Why a history of racing matters….

When I think back about my journey with bicycles, my memory starts with teaching myself how to ride one day after school and how far away from home I went that first day. Soon after, I was mesmerized by that first visit to the old Bearclaw BMX track with my dad (probably in 1976 or so). I think about how my pal and I started racing BMX and the modifications we dreamed about making to our bikes. We poured over the magazines and lusted over the best frames and parts thinking we could go faster if only we had them, and we soon did. The early BMX racing pioneers like Stu Thompson, Greg Hill and Harry Leary were our heroes. Then we got into jumping, and our distances and heights got further and higher. My pal John Paul asked for a ramp one year for Christmas, and got it. He kept us pushing and pushing with his jumps. The dude had no fear. “Let’s make the jump higher,” JP would say, right after we’d made it so high it was unstable.

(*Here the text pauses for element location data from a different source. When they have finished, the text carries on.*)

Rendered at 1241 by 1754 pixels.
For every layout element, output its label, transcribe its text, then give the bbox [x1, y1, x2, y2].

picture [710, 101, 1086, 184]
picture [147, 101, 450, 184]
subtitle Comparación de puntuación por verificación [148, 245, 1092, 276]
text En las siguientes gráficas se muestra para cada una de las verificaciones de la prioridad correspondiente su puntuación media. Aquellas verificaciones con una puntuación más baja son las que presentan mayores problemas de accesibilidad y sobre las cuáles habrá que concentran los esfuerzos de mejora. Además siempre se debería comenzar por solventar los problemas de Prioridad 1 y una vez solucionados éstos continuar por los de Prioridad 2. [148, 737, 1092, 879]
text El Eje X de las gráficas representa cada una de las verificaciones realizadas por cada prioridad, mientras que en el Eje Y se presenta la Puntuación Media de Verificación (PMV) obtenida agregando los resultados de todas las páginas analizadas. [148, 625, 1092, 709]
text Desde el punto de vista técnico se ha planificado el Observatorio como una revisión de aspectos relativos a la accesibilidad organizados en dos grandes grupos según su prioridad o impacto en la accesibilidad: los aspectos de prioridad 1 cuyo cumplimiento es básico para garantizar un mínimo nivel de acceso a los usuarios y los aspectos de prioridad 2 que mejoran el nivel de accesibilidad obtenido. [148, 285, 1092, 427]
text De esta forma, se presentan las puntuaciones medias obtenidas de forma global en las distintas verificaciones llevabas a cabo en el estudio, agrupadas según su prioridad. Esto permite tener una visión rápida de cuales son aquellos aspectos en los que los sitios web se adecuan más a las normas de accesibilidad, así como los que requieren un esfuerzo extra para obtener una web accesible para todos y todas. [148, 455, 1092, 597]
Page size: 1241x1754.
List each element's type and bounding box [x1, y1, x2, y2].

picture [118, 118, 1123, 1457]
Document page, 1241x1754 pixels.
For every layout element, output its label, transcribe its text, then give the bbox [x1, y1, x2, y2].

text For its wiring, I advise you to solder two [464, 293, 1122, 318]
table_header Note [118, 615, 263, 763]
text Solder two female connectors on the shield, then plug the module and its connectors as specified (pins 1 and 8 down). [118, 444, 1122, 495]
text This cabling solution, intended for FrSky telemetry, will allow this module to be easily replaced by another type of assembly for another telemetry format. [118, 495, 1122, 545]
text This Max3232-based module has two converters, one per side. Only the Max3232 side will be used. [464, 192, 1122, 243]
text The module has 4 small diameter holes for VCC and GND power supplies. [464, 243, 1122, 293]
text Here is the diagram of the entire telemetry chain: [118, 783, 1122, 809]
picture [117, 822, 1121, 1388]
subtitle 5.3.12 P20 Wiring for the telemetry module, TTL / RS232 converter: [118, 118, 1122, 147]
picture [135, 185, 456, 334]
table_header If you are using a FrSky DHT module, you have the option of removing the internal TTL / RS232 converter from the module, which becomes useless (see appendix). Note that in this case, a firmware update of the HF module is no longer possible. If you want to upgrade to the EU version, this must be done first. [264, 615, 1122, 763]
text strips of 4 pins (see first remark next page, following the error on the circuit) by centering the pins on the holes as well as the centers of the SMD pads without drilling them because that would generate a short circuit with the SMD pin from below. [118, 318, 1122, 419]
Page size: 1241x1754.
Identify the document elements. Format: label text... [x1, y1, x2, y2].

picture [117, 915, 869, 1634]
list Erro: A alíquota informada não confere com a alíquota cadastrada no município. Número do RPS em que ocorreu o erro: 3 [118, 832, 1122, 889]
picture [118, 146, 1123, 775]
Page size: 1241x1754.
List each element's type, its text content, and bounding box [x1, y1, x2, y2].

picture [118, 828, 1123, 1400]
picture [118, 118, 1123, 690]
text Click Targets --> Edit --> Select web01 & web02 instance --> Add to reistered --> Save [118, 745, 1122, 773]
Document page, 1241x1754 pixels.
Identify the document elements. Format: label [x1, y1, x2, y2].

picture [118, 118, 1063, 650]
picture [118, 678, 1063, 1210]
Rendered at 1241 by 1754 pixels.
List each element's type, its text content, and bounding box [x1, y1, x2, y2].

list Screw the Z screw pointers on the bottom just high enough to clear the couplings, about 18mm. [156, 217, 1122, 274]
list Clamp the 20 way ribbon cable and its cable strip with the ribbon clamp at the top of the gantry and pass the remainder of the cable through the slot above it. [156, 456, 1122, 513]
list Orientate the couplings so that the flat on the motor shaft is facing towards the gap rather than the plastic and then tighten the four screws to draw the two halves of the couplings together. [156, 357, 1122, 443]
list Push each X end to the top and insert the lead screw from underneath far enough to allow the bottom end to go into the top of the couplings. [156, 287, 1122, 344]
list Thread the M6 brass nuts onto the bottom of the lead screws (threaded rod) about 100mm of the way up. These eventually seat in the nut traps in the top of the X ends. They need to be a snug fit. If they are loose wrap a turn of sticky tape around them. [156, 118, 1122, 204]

Road racing bikes soon followed and my rides would stretch multiple counties and hours. The thread that ties all of this together is that I’ve always pushed it. It was never about leisure or comfort. It wasn’t about art or beauty. It was about going farther, faster and higher. I always thought I could do better and do more of what I was doing.

That experience is what I offer in a bicycle. I use the tubes I do because I think they offer the best combination of specs for performance. I use the components I do because I feel they will build the lightest, stiffest and strongest bicycle that I can make. I pay attention to the details, like how cables are routed for the cyclocross bikes, what dropouts are used for easy wheel changes and how tiny changes in geometry can make a bike ride right, or wrong. Perfect alignment is strived for but never achieved. As long as smaller units of measurement exist, I’ll keep getting closer and closer to perfect. These are all small details by themselves but make up the differences between me and whatever big brand that comes to mind.

So, yes, a history of racing or performance matters. Not so much that the end user needs to race or even be competitively minded, oh no. Ride for you. I think racing matters to me because I know that I’m still pushing to make the best frame and forks I can and that’s something you will notice on a short ride to the grocery store, the local Saturday “hammerfest” or a sanctioned criterium or cyclocross race.